▶ [TASK DETAILS]: Return the lines from the one holding "How much of" through the one holding "Reading right to", inclusive, repeating each without change but omitting the pictures.
TASK INPUTS START
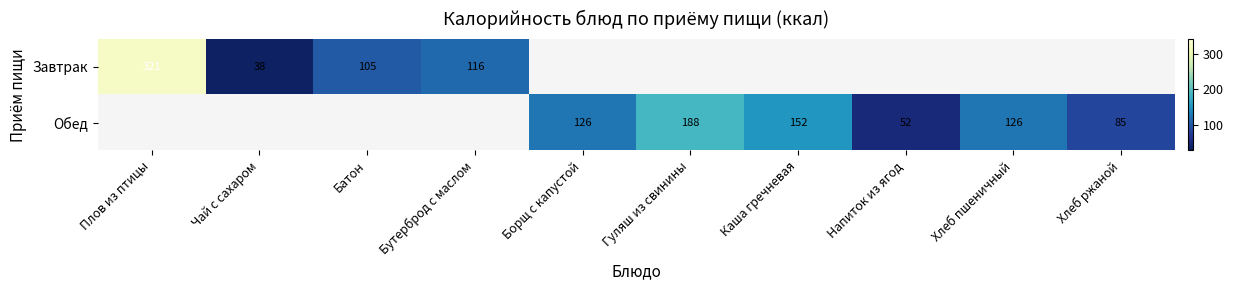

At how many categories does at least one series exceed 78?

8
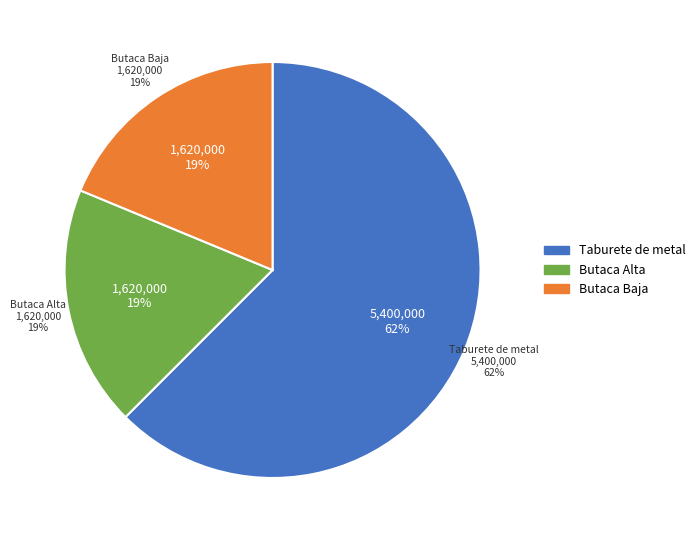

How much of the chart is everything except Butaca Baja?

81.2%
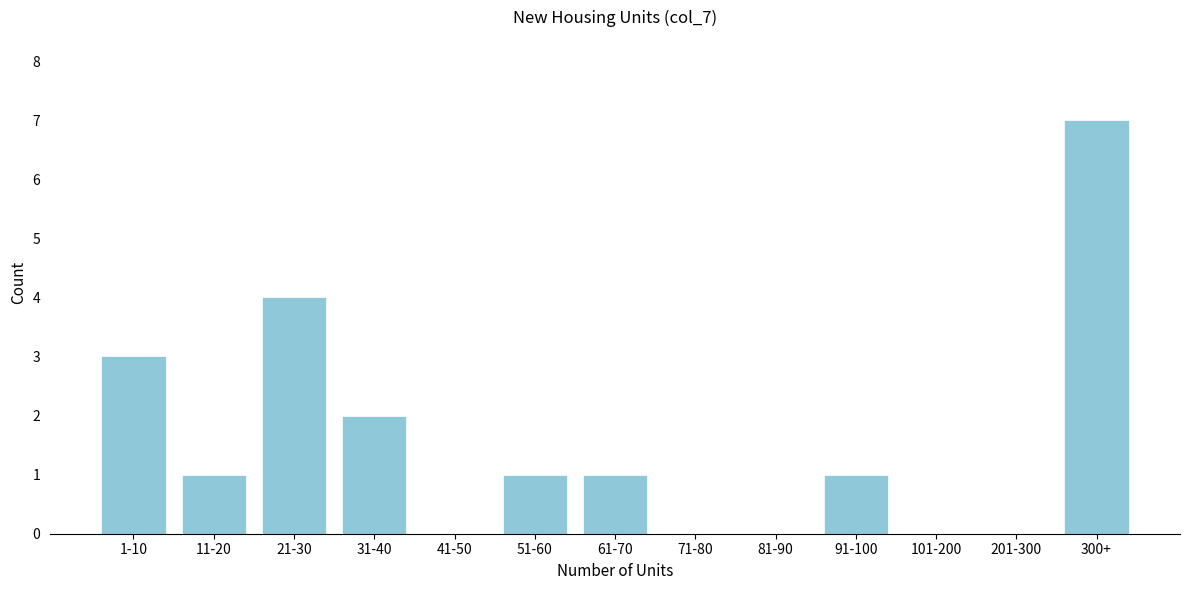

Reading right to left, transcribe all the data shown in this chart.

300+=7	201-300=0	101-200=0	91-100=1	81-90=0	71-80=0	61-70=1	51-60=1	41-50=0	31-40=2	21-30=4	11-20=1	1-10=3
TASK INPUTS END
TASK INPUTS START
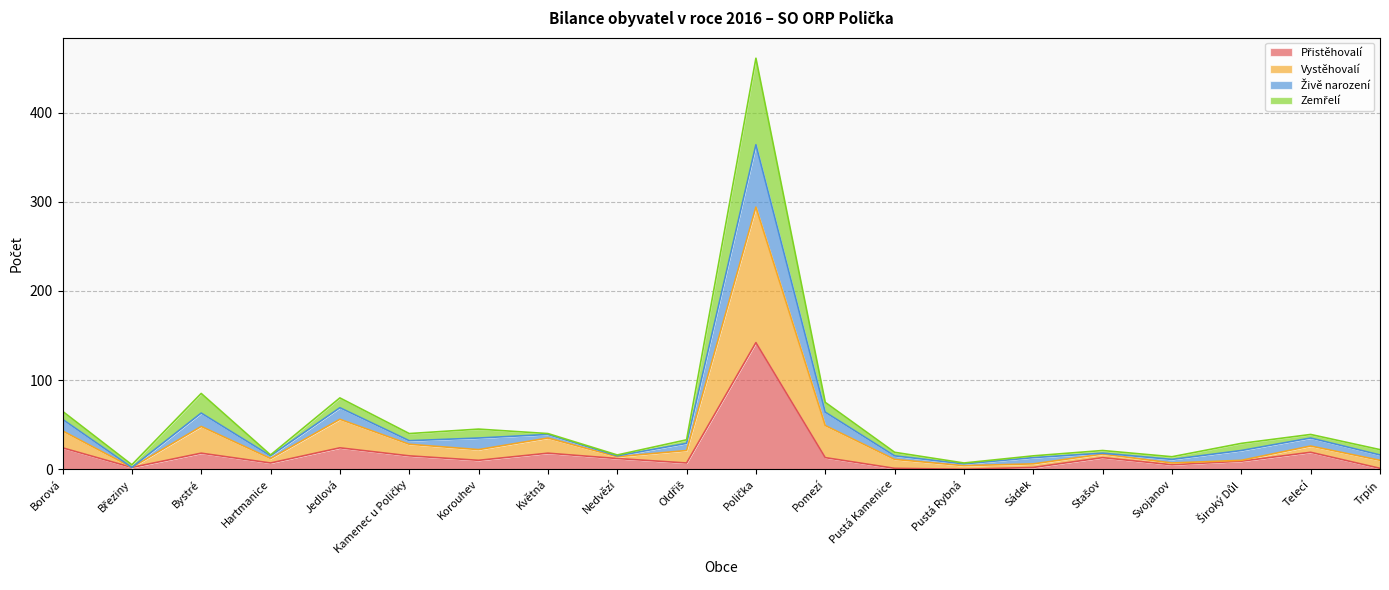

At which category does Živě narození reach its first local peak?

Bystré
TASK INPUTS END
▶ [OUTPUT]:
How much of the chart is everything except Butaca Baja?

81.2%

Reading right to left, transcribe all the data shown in this chart.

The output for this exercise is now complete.